* _Description of the task_
If a line in the following entries holds the string "Αιδηψού", include it in the tally. State the total and nothing further.

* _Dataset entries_

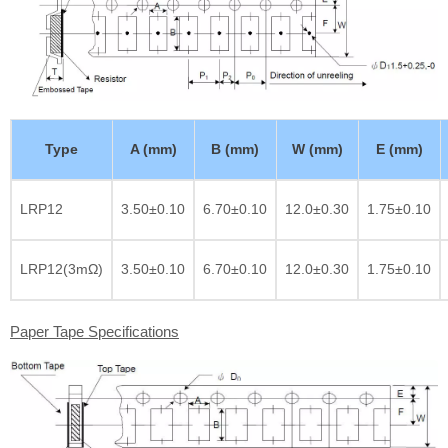
Type
A (mm)
B (mm)
W (mm)
E (mm)
LRP12
3.50±0.10
6.70±0.10
12.0±0.30
1.75±0.10
LRP12(3mΩ)
3.50±0.10
6.70±0.10
12.0±0.30
1.75±0.10
Paper Tape Specifications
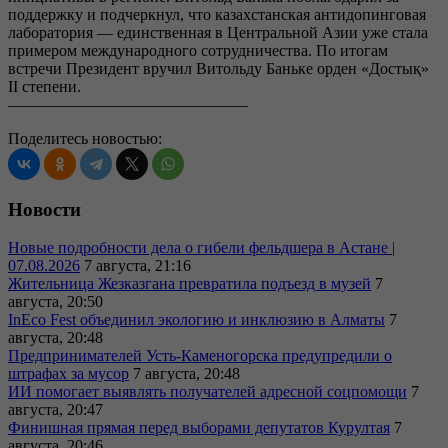
поддержку и подчеркнул, что казахстанская антидопинговая
лаборатория — единственная в Центральной Азии уже стала
примером международного сотрудничества. По итогам
встречи Президент вручил Витольду Баньке орден «Достық»
II степени.
———————————————
Поделитесь новостью:
Новости
Новые подробности дела о гибели фельдшера в Астане |
07.08.2026
7 августа, 21:16
Жительница Жезказгана превратила подъезд в музей
7
августа, 20:50
InEco Fest объединил экологию и инклюзию в Алматы
7
августа, 20:48
Предпринимателей Усть-Каменогорска предупредили о
штрафах за мусор
7 августа, 20:48
ИИ помогает выявлять получателей адресной соцпомощи
7
августа, 20:47
Финишная прямая перед выборами депутатов Курултая
7
августа, 20:46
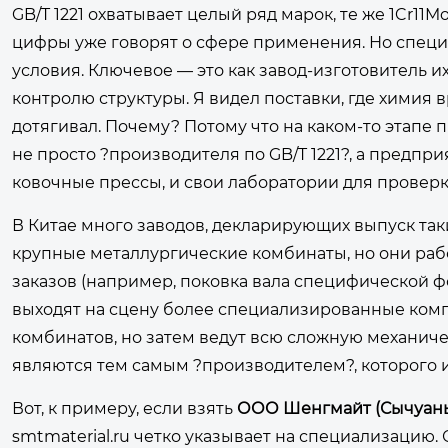
GB/T 1221 охватывает целый ряд марок, те же 1Cr11Mo
цифры уже говорят о сфере применения. Но специф
условия. Ключевое — это как завод-изготовитель и
контролю структуры. Я видел поставки, где химия в
дотягивал. Почему? Потому что на каком-то этапе
не просто ?производителя по GB/T 1221?, а предпри
ковочные прессы, и свои лаборатории для провер
В Китае много заводов, декларирующих выпуск так
крупные металлургические комбинаты, но они раб
заказов (например, поковка вала специфической ф
выходят на сцену более специализированные компа
комбинатов, но затем ведут всю сложную механиче
являются тем самым ?производителем?, которого 
Вот, к примеру, если взять
ООО Шенгмайт (Сычуань
smtmaterial.ru
четко указывает на специализацию. 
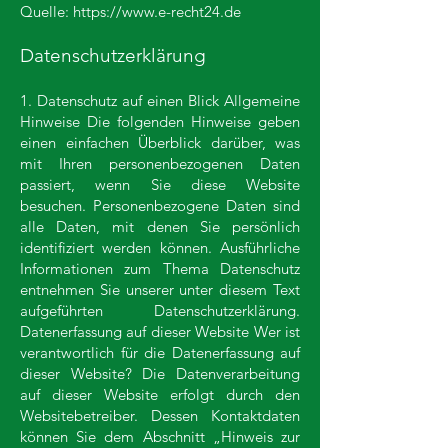
Quelle:
https://www.e-recht24.de
Datenschutzerklärung
1. Datenschutz auf einen Blick Allgemeine
Hinweise Die folgenden Hinweise geben
einen einfachen Überblick darüber, was
mit Ihren personenbezogenen Daten
passiert, wenn Sie diese Website
besuchen. Personenbezogene Daten sind
alle Daten, mit denen Sie persönlich
identifiziert werden können. Ausführliche
Informationen zum Thema Datenschutz
entnehmen Sie unserer unter diesem Text
aufgeführten Datenschutzerklärung.
Datenerfassung auf dieser Website Wer ist
verantwortlich für die Datenerfassung auf
dieser Website? Die Datenverarbeitung
auf dieser Website erfolgt durch den
Websitebetreiber. Dessen Kontaktdaten
können Sie dem Abschnitt „Hinweis zur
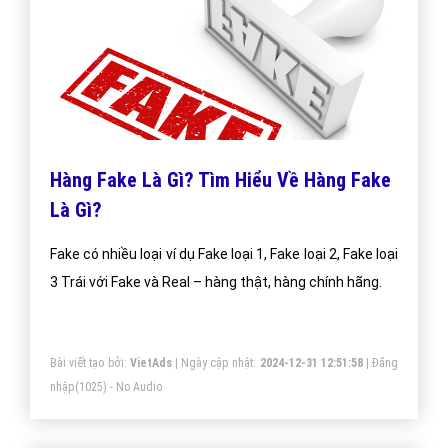
Hàng Fake Là Gì? Tìm Hiểu Về Hàng Fake
Là Gì?
Fake có nhiều loại ví dụ Fake loại 1, Fake loại 2, Fake loại
3 Trái với Fake và Real – hàng thật, hàng chính hãng.
Bài viết tạo bởi:
VietAds
| Ngày cập nhật:
2024-12-31 12:51:58
|
Đăng
nhập
(1025) - No Audio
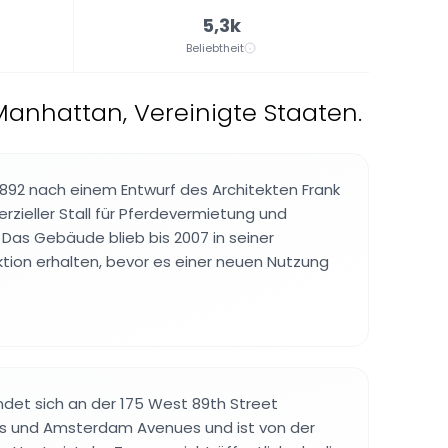
5,3k
Beliebtheit
 Manhattan, Vereinigte Staaten.
892 nach einem Entwurf des Architekten Frank
rzieller Stall für Pferdevermietung und
Das Gebäude blieb bis 2007 in seiner
ktion erhalten, bevor es einer neuen Nutzung
det sich an der 175 West 89th Street
 und Amsterdam Avenues und ist von der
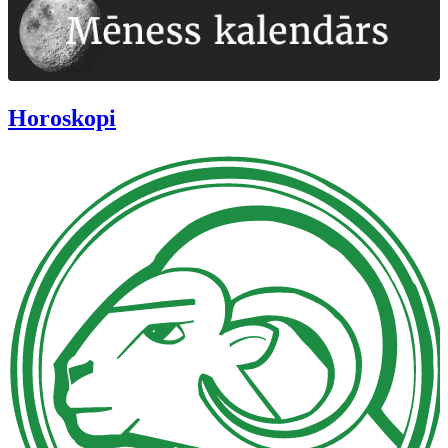
Horoskopi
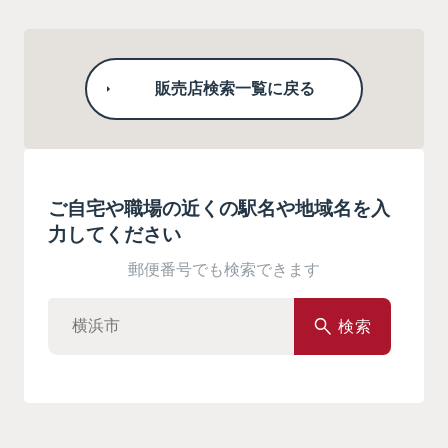
販売店検索一覧に戻る
ご自宅や職場の近くの駅名や地域名を入
力してください
郵便番号でも検索できます
検索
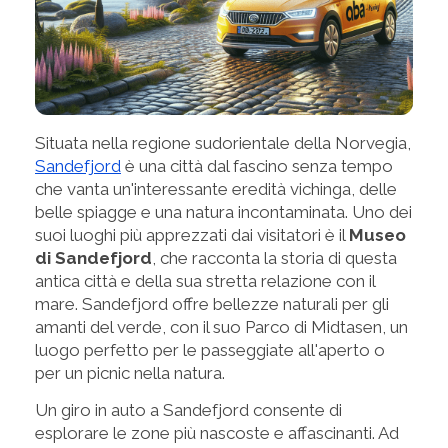
Situata nella regione sudorientale della Norvegia,
Sandefjord
è una città dal fascino senza tempo
che vanta un'interessante eredità vichinga, delle
belle spiagge e una natura incontaminata. Uno dei
suoi luoghi più apprezzati dai visitatori è il
Museo
di Sandefjord
, che racconta la storia di questa
antica città e della sua stretta relazione con il
mare. Sandefjord offre bellezze naturali per gli
amanti del verde, con il suo Parco di Midtasen, un
luogo perfetto per le passeggiate all'aperto o
per un picnic nella natura.
Un giro in auto a Sandefjord consente di
esplorare le zone più nascoste e affascinanti. Ad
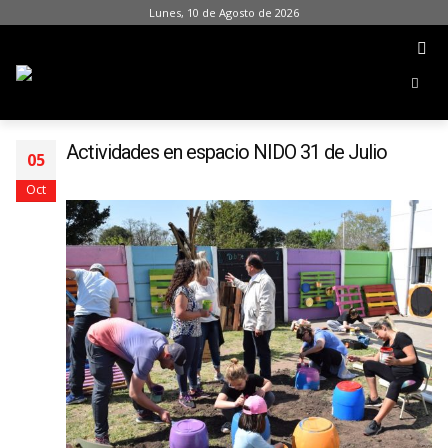
Lunes, 10 de Agosto de 2026
Actividades en espacio NIDO 31 de Julio
05
Oct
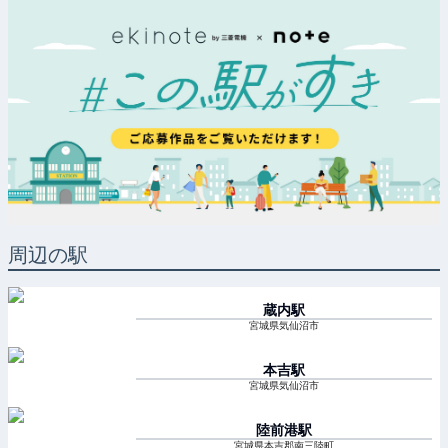
周辺の駅
蔵内
駅
宮城県気仙沼市
本吉
駅
宮城県気仙沼市
陸前港
駅
宮城県本吉郡南三陸町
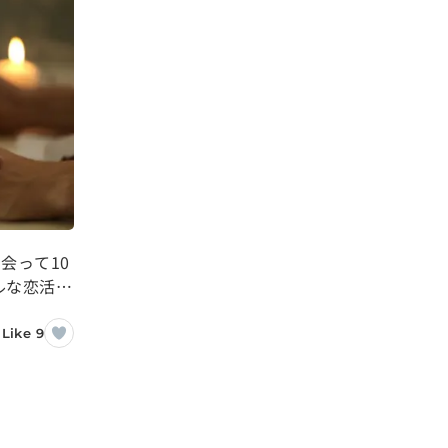
会って10
ルな恋活＆
Like 9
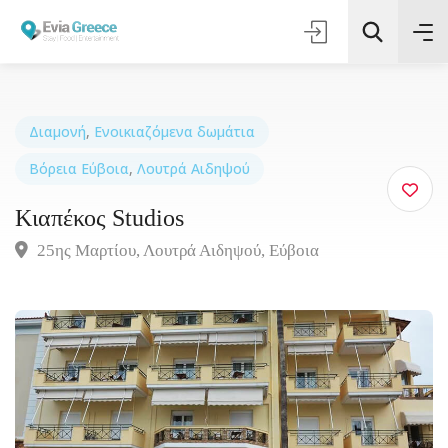
Διαμονή
,
Ενοικιαζόμενα δωμάτια
Βόρεια Εύβοια
,
Λουτρά Αιδηψού
Τοποθεσία
Κιαπέκος Studios
Όλες οι Κατηγορίες
25ης Μαρτίου, Λουτρά Αιδηψού, Εύβοια
Αναζήτηση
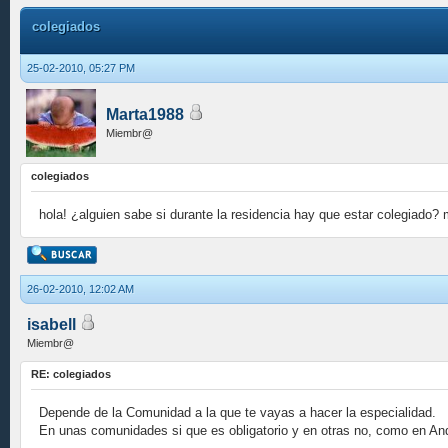
colegiados
25-02-2010, 05:27 PM
Marta1988
Miembr@
colegiados
hola! ¿alguien sabe si durante la residencia hay que estar colegiado?
26-02-2010, 12:02 AM
isabell
Miembr@
RE: colegiados
Depende de la Comunidad a la que te vayas a hacer la especialidad.
En unas comunidades si que es obligatorio y en otras no, como en And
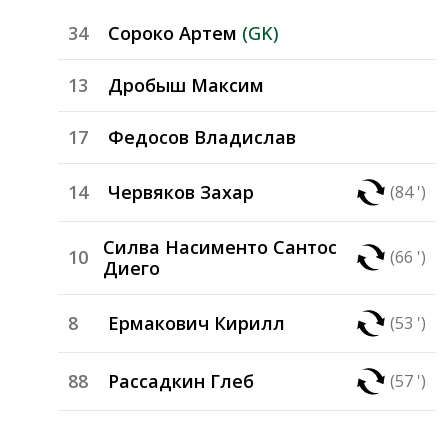
34
Сороко Артем
(GK)
13
Дробыш Максим
17
Федосов Владислав
14
Червяков Захар
(84 ')
Силва Насименто Сантос
10
(66 ')
Диего
8
Ермакович Кирилл
(53 ')
88
Рассадкин Глеб
(57 ')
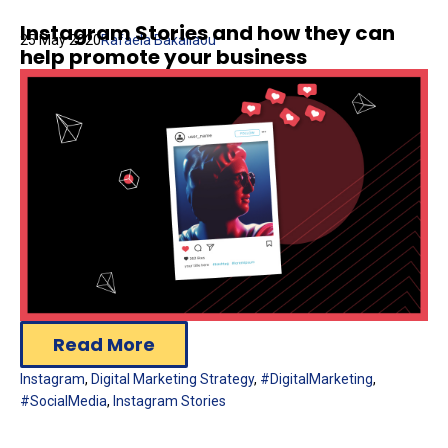
Instagram Stories and how they can
25 May 2020
Rafaela Bakaliaou
help promote your business
Read More
Instagram
,
Digital Marketing Strategy
,
#DigitalMarketing
,
#SocialMedia
,
Instagram Stories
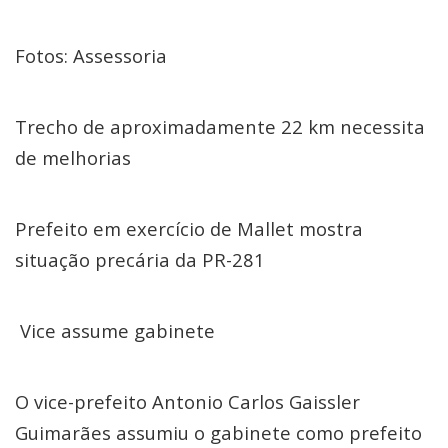
Fotos: Assessoria
Trecho de aproximadamente 22 km necessita
de melhorias
Prefeito em exercício de Mallet mostra
situação precária da PR-281
Vice assume gabinete
O vice-prefeito Antonio Carlos Gaissler
Guimarães assumiu o gabinete como prefeito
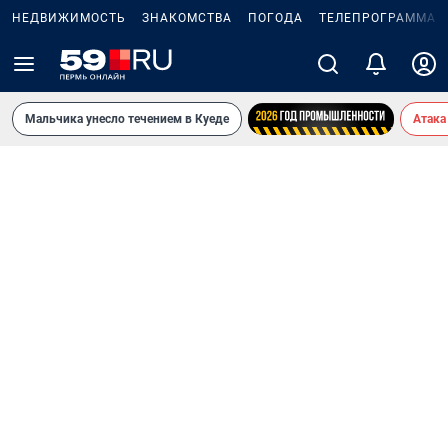
НЕДВИЖИМОСТЬ
ЗНАКОМСТВА
ПОГОДА
ТЕЛЕПРОГРАММА
Мальчика унесло течением в Куеде
Атака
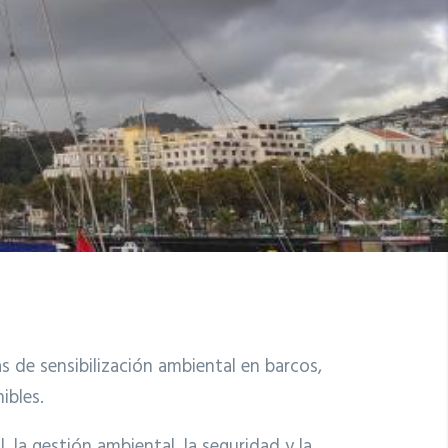
s de sensibilización ambiental en barcos,
ibles.
la gestión ambiental, la seguridad y la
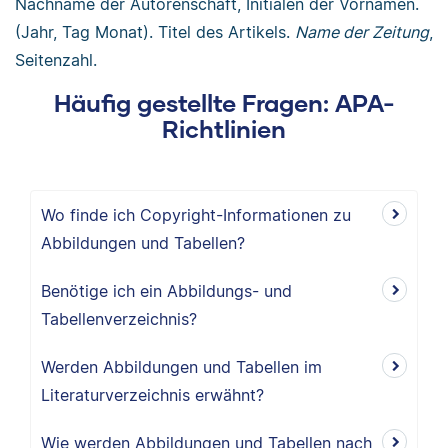
Nachname der Autorenschaft, Initialen der Vornamen.
(Jahr, Tag Monat). Titel des Artikels.
Name der Zeitung
,
Seitenzahl.
Häufig gestellte Fragen: APA-
Richtlinien
Wo finde ich Copyright-Informationen zu
Abbildungen und Tabellen?
Benötige ich ein Abbildungs- und
Tabellenverzeichnis?
Werden Abbildungen und Tabellen im
Literaturverzeichnis erwähnt?
Wie werden Abbildungen und Tabellen nach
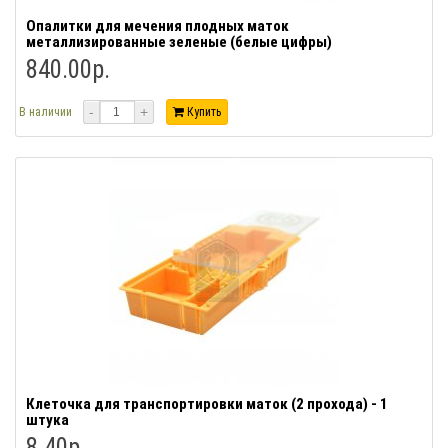
Опалитки для мечения плодных маток
металлизированные зеленые (белые цифры)
840.00р.
-
+
В наличии
Купить
Клеточка для транспортировки маток (2 прохода) - 1
штука
8.40р.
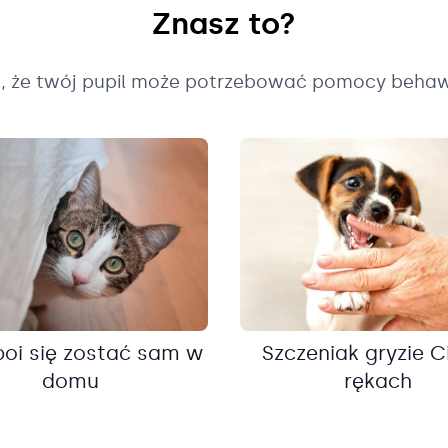
Znasz to?
k, że twój pupil może potrzebować pomocy behaw
boi się zostać sam w
Szczeniak gryzie C
domu
rękach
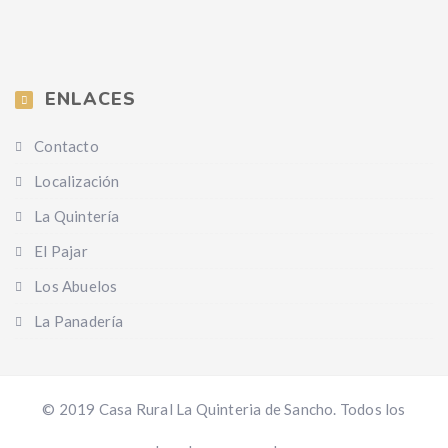
ENLACES
Contacto
Localización
La Quintería
El Pajar
Los Abuelos
La Panadería
© 2019 Casa Rural La Quinteria de Sancho. Todos los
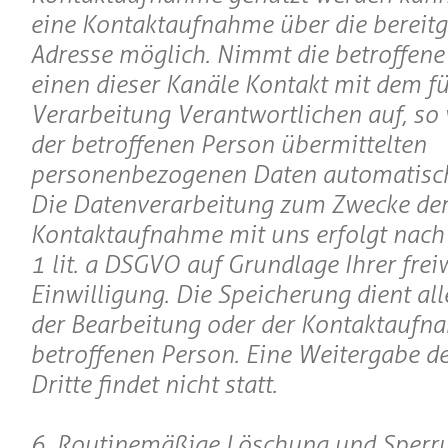
eine Kontaktaufnahme über die bereitge
Adresse möglich. Nimmt die betroffene
einen dieser Kanäle Kontakt mit dem fü
Verarbeitung Verantwortlichen auf, so
der betroffenen Person übermittelten
personenbezogenen Daten automatisch
Die Datenverarbeitung zum Zwecke de
Kontaktaufnahme mit uns erfolgt nach A
1 lit. a DSGVO auf Grundlage Ihrer freiw
Einwilligung. Die Speicherung dient al
der Bearbeitung oder der Kontaktaufn
betroffenen Person. Eine Weitergabe d
Dritte findet nicht statt.
6. Routinemäßige Löschung und Sperr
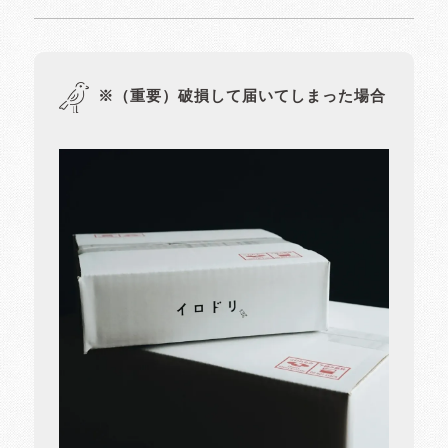
※（重要）破損して届いてしまった場合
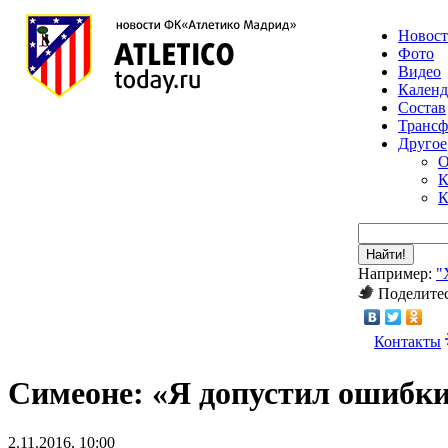
Новос
Фото
Видео
Календ
Состав
Транс
Другое
О
К
К
Найти!
Например:
"
Поделитес
Контакты
Симеоне: «Я допустил ошибки
2.11.2016, 10:00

* _Exercise answer_
2